Dataset extract:

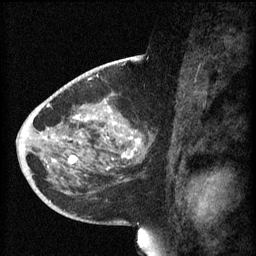
Breast MRI (dynamic contrast-enhanced), one sagittal slice; position 30 of 60 along the scan axis; 3 images stored at this slice position (order not interpretable as contrast timing); 1.5 T; TE 4.2 ms, TR 8.1 ms; 2 mm slice thickness; 256 × 256 image matrix, field of view 200 × 200 mm. Patient: female, 44 years.
Annotated regions visible in this slice (semi-automatically segmented with operator editing):
- analysis volume of interest (the breast-tissue region the enhancement analysis was run in; not a lesion): bounding box (x1, y1, x2, y2) in pixels: (59, 110, 151, 169)
- tumour enhancement mask (voxels above the 70 % enhancement threshold inside the analysis volume of interest): (67, 110, 140, 169)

Work instructions: Each line of the data must be transcribed exactly; pictures are not carried over.

Result for this exercise:
Breast MRI (dynamic contrast-enhanced), one sagittal slice; position 30 of 60 along the scan axis; 3 images stored at this slice position (order not interpretable as contrast timing); 1.5 T; TE 4.2 ms, TR 8.1 ms; 2 mm slice thickness; 256 × 256 image matrix, field of view 200 × 200 mm. Patient: female, 44 years.
Annotated regions visible in this slice (semi-automatically segmented with operator editing):
- analysis volume of interest (the breast-tissue region the enhancement analysis was run in; not a lesion): bounding box (x1, y1, x2, y2) in pixels: (59, 110, 151, 169)
- tumour enhancement mask (voxels above the 70 % enhancement threshold inside the analysis volume of interest): (67, 110, 140, 169)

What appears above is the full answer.